Publicado em 24/07/2025 às 21:24 | Atualizado 24/07/2025 às 22:52 por felipetommyreal
Mesmo após arrecadar R$ 1,27 bilhão, município mantém decreto emergencial e amplia número de contratações, levantando suspeitas de abuso político.
A Prefeitura de Parauapebas publicou no Diário Oficial, no dia 24 de julho de 2025, 465 contratações temporárias prefeitura. O número preocupa diante do cenário de arrecadação: R$ 1,27 bilhão somente nos primeiros seis meses deste ano.
Essas admissões foram feitas sob a justificativa do Decreto 666/2025, apelidado de “decreto do besta”, que declarou emergência administrativa. Porém, com tanto tempo e recursos, a prorrogação do decreto levanta indícios de desvio de finalidade e abuso de poder político.
Por que tantas contratações temporárias?
O decreto alega falta de pessoal, mas houve tempo e recursos para realizar concursos ou processos seletivos simplificados (PSS). A administração municipal optou por prorrogar a situação emergencial, mantendo contratações diretas sem seleção pública. Isso levanta uma questão central: estamos diante de uma emergência real ou de uma estratégia para acomodar aliados políticos?
Ranking atualizado das contratações
O levantamento mais recente mostra como as contratações se distribuíram:
- SEMAS (Assistência Social): 103
- Gabinete do Prefeito: 80
- PROSAP: 48
- SEMPROR: 44
- SEMSI: 43
As demais secretarias também aparecem na lista, incluindo SEMEL, SEMED, SEHAB, SEMSA e até órgãos como Controladoria e Procuradoria.
Veja o diário oficial abaixo.
Impacto político e financeiro
Além de onerar os cofres públicos, as 465 contratações temporárias prefeitura ocorrem em meio a uma crise na saúde, com fornecedores atrasados e ameaça de paralisação no HGP. Enquanto isso, milhões são destinados a contratos emergenciais e a folha de pagamento incha sem transparência.

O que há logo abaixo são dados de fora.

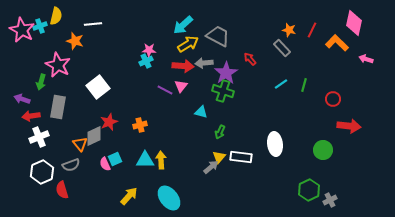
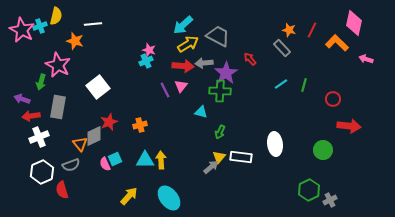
pink star at (149, 50): rotated 16 degrees clockwise
purple line at (165, 90): rotated 35 degrees clockwise
green cross at (223, 91): moved 3 px left; rotated 15 degrees counterclockwise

Veja matéria abaixo relacionada.
Riscos jurídicos e possíveis crimes
A medida pode configurar graves irregularidades, como:
- Crime de Responsabilidade (DL 201/67): Pena de perda do cargo e inabilitação por 5 anos.
- Improbidade Administrativa (Lei 8.429/92 e Lei 14.230/21): Multa civil, perda da função pública e suspensão de direitos políticos por até 14 anos.

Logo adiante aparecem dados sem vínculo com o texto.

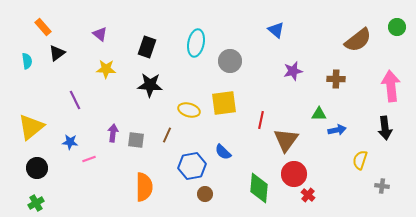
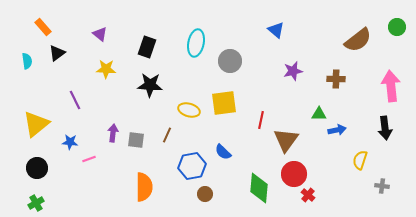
yellow triangle: moved 5 px right, 3 px up
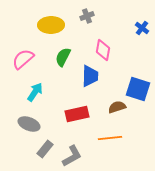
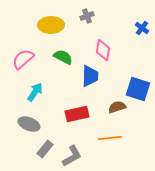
green semicircle: rotated 90 degrees clockwise
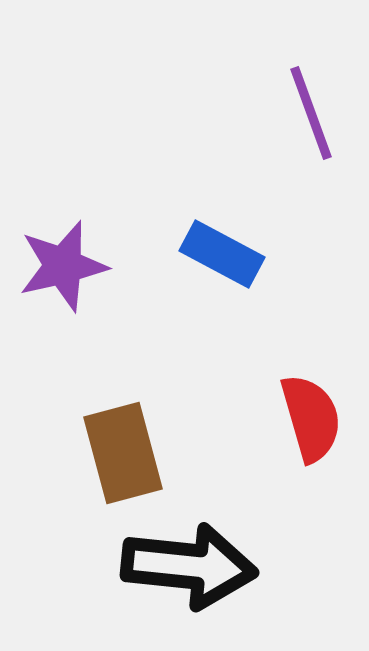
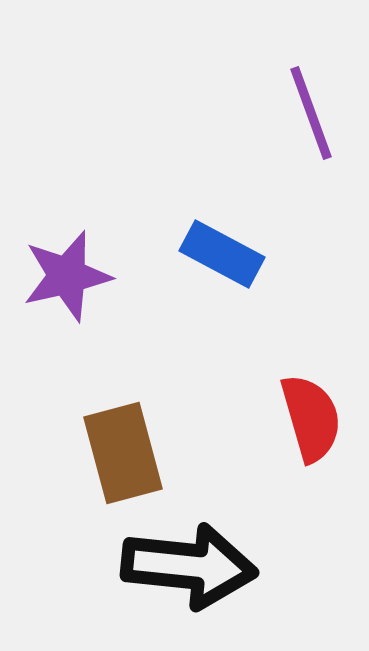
purple star: moved 4 px right, 10 px down
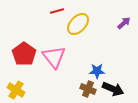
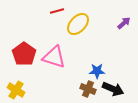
pink triangle: rotated 35 degrees counterclockwise
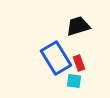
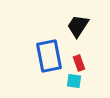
black trapezoid: rotated 40 degrees counterclockwise
blue rectangle: moved 7 px left, 2 px up; rotated 20 degrees clockwise
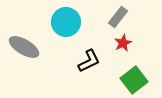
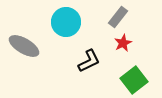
gray ellipse: moved 1 px up
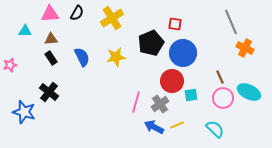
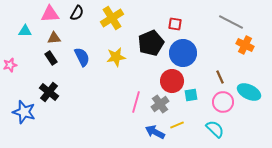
gray line: rotated 40 degrees counterclockwise
brown triangle: moved 3 px right, 1 px up
orange cross: moved 3 px up
pink circle: moved 4 px down
blue arrow: moved 1 px right, 5 px down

- Fraude à Licitação (Lei 14.133/21): Pena de 4 a 8 anos de prisão + multa.
- Abuso de Poder Político: Pode resultar em cassação de mandato em caso de AIJE.

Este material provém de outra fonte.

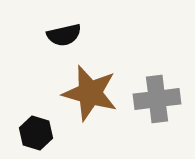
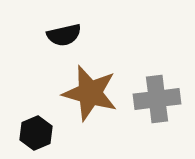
black hexagon: rotated 20 degrees clockwise
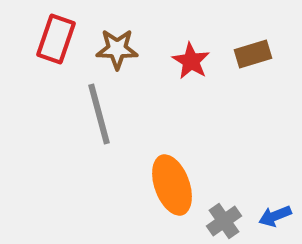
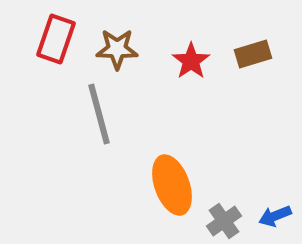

A situação é ainda mais grave porque a emergência é uma ferramenta excepcional, destinada a situações imprevisíveis, como desastres ou colapso nos serviços. Usar isso para driblar concursos e processos seletivos caracteriza fraude administrativa.
Por que é grave?
A emergência é instrumento excepcional, destinado a situações imprevisíveis, como desastres ou crises sanitárias. Usar essa ferramenta para manter contratos temporários, driblando concursos e controles, significa fraude administrativa e risco de corrupção. A população precisa ficar atenta. Estamos diante de um possível esquema para perpetuar cabos eleitorais pagos com dinheiro público. Transparência e fiscalização são fundamentais.

O Portal Felipe Tommy segue acompanhando o caso e está aberto para divulgar o posicionamento dos envolvidos.